E questa è la prova del grande errore che voi avete commesso a Livorno. Questo è un fatto. Voi disponevate di 98.000 voti, ma avete preferito restare con i 14.000 riformisti piuttosto che andare con i 58.000 comunisti. Anche se questi non fossero stati dei veri comunisti, anche se fossero stati soltanto dei sostenitori di Bordiga – e così non è, perché Bordiga, dopo il II Congresso, ha dichiarato con perfetta lealtà di rinunciare a ogni anarchismo e antiparlamentarismo – voi avreste dovuto andare con loro. Che cosa avete fatto? Avete preferito l’unione con i 14.000 riformisti e la rottura con i 58.000 comunisti, e questa è la migliore dimostrazione del fatto che la politica di Serrati è stata una disgrazia per l’Italia. Noi non abbiamo mai preteso che Serrati copiasse in Italia la rivoluzione russa. Sarebbe sciocco pretenderlo. Siamo abbastanza intelligenti e flessibili per evitare una sciocchezza simile. Ma Serrati ha dimostrato che la sua politica in Italia era sbagliata. Può darsi che dovesse destreggiarsi: è l’espressione che un anno fa ripeteva qui più frequentemente. Egli diceva: «Noi sappiamo destreggiarci. Non vogliamo un’imitazione servile che sarebbe un’idiozia. Dovremo barcamenarci per arrivare al distacco dall’opportunismo. Voi russi non sapete farlo. Noi italiani abbiamo maggiori capacità in questo campo. Lo vedrete».

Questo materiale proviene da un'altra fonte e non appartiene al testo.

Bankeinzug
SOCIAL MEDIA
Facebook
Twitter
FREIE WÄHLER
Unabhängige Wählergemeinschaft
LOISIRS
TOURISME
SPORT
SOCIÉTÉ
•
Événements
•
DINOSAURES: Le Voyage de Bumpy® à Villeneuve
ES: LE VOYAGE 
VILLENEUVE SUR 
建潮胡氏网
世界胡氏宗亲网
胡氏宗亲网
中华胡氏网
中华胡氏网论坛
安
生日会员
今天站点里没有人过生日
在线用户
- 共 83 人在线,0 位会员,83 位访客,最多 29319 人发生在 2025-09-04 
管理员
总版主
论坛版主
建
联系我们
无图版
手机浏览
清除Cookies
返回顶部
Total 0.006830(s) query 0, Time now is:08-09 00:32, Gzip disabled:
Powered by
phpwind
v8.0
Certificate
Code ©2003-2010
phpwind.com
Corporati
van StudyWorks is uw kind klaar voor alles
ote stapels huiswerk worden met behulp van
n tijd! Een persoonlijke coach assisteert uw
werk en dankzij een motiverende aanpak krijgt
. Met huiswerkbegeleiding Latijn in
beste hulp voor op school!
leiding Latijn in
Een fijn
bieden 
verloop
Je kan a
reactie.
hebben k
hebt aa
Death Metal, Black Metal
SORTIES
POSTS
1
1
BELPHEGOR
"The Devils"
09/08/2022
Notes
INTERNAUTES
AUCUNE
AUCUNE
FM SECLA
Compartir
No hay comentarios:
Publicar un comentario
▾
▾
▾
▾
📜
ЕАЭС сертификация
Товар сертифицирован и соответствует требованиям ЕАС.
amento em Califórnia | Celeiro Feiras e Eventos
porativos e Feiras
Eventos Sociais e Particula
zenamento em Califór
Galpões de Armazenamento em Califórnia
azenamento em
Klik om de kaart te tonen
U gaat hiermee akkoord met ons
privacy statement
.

Che cosa abbiamo visto? Serrati si è magnificamente destreggiato. Ha rotto con i 58.000 comunisti. E adesso vi sono dei compagni che vengono qui e dicono: «Se ci respingete, le masse si disorienteranno». No, compagni, voi sbagliate. Le masse operaie in Italia sono disorientate adesso, e sarà utile che noi diciamo loro: «Scegliete, compagni; scegliete, operai italiani, tra l’Internazionale comunista, la quale non pretenderà mai che voi copiate servilmente i russi, e i menscevichi che noi conosciamo da vent’anni e che non tollereremo mai al nostro fianco nelle file dell’Internazionale comunista, veramente rivoluzionaria». Ecco che cosa diremo agli operai italiani. Non abbiamo dubbi sui risultati. Le masse operaie ci seguiranno. (Viva approvazione.)

 28 giugno 1921

 

Note

1) II convegno dei riformisti italiani si svolse a Reggio Emilia il 10-11 ottobre 1920.

2) II Congresso di Livorno (XVII Congresso) del Partito socialista italiano ebbe luogo dal 15 al 21 gennaio 1921. Una parte dei delegati, che esigeva la rottura con i riformisti e la adesione alla Internazionale comunista, abbandonò il congresso e fondò il Partito comunista d’Italia.